Un análisis sobre 3.214.874 pedidos de Instacart —publicados originalmente por la compañía como conjunto de datos de código abierto en Kaggle— revela cuáles son las combinaciones de productos menos habituales en la cesta de la compra. El conjunto incluye alrededor de 10 productos por pedido y 49.688 productos distintos agrupados en 134 categorías, una granularidad demasiado alta para detectar patrones curiosos.
El autor comenzó buscando los pares, tríos y cuádruplos de artículos con menor coocurrencia, pero el enfoque se quedó en nada: el 97% de los 1.200 millones de pares posibles nunca aparecen, y unos 22 millones solo se dan una vez. Para identificar combinaciones verdaderamente raras decidió ordenarlas por "lift", un estadístico que compara la frecuencia real de aparición con la esperada, lo que penaliza a los productos de baja presencia en el mercado.

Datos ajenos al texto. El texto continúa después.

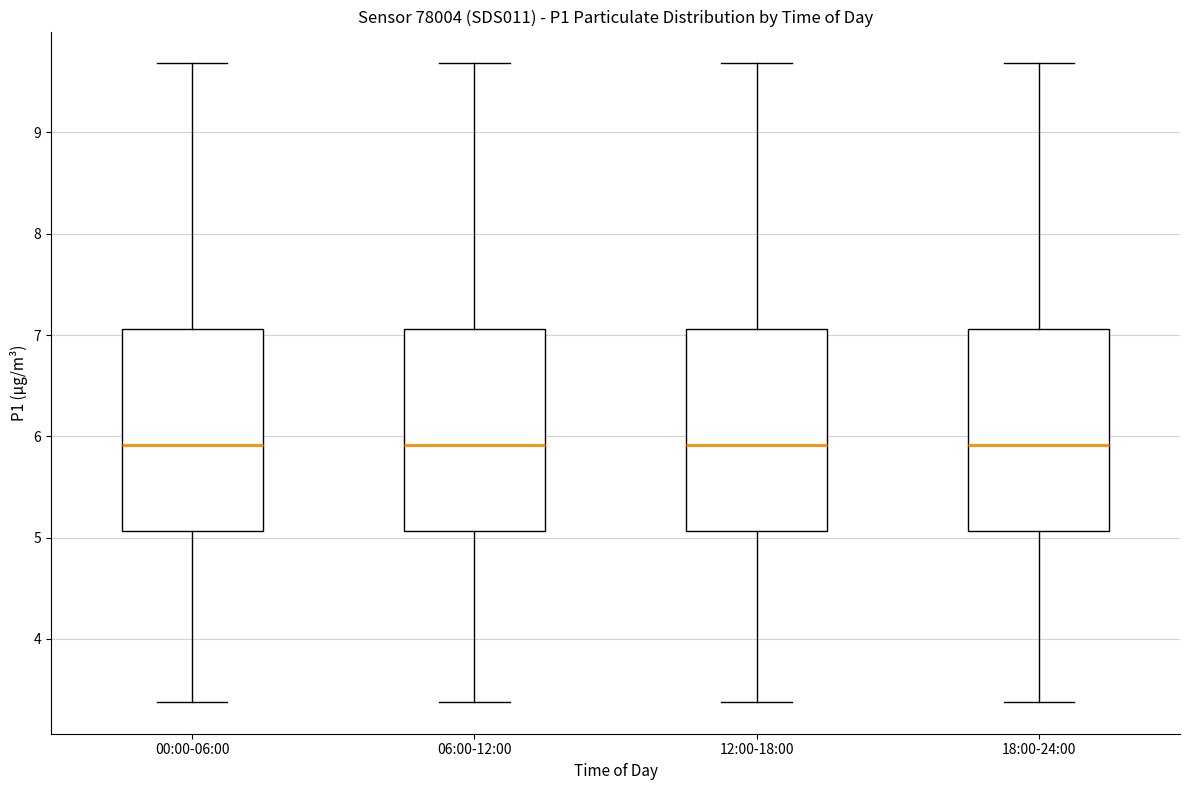

Reading left to right, read every box against the y-axis: the position of its median line, the range the box covers, and the ends of its whiskers. The values are not printed on the chart, so give them approximately, as read against the axis.

00:00-06:00: median 5.9, box 5.1 to 7.1, whiskers 3.4 to 9.7
06:00-12:00: median 5.9, box 5.1 to 7.1, whiskers 3.4 to 9.7
12:00-18:00: median 5.9, box 5.1 to 7.1, whiskers 3.4 to 9.7
18:00-24:00: median 5.9, box 5.1 to 7.1, whiskers 3.4 to 9.7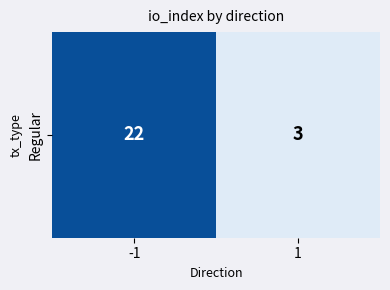

Which category has the highest value across all series?

-1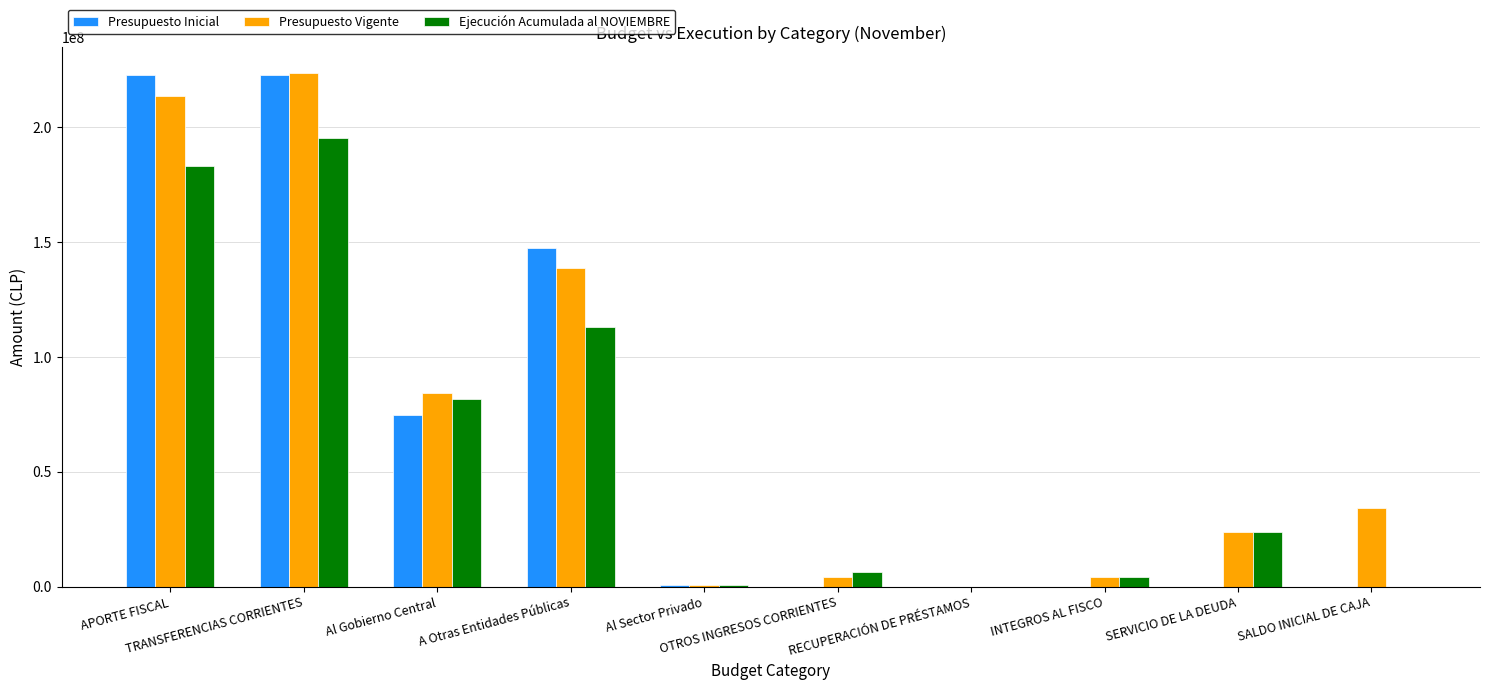

Which series changed the most between Al Gobierno Central and RECUPERACIÓN DE PRÉSTAMOS?

Presupuesto Vigente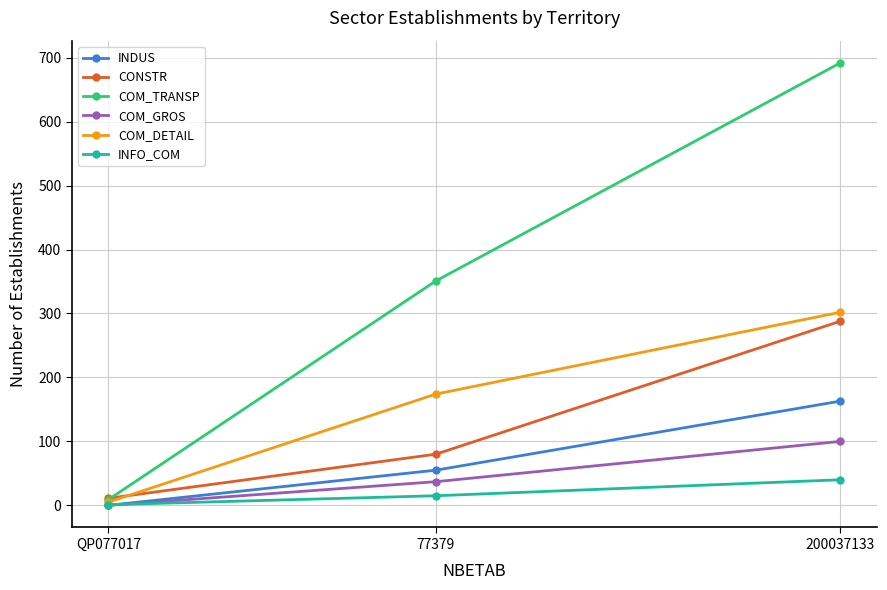

Which category has the lowest value in the COM_DETAIL series?

QP077017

Dado que existen más de 28 variantes de preservativos y 110 de manzanas, el autor recurrió al estándar GS1 Global Product Classification, una ontología de productos de gran consumo que desglosa los artículos en 5.318 "ladrillos". Tras filtrar los segmentos no presentes en supermercados, quedaron 1.697 categorías, de las cuales unas 1.000 albergan los productos de Instacart, una reducción de complejidad de 50 veces.
Para mapear cada producto con su ladrillo correspondiente se aplicó una canalización en dos etapas: primero se generaron embeddings con el modelo local qwen3-embedding:8b; después, un LLM (gpt-4.1-mini) eligió el ladrillo más adecuado entre los 10 candidatos preseleccionados. El proceso costó alrededor de 5 dólares y duró unos pocos minutos ejecutándose en paralelo. El mapeado completo está disponible como gist público.
El siguiente paso del análisis ya permite obtener combinaciones de productos verdaderamente sorprendentes a nivel de categoría: frutas y verduras exóticas junto a artículos de higiene, bebidas sin calorías con aguacates o boniatos con clementinas, entre otras. El proyecto demuestra cómo la combinación de un corpus abierto, la clasificación estandarizada GS1 y modelos de embeddings e instrucción permite convertir una pregunta trivial en una exploración reproducible de patrones de consumo.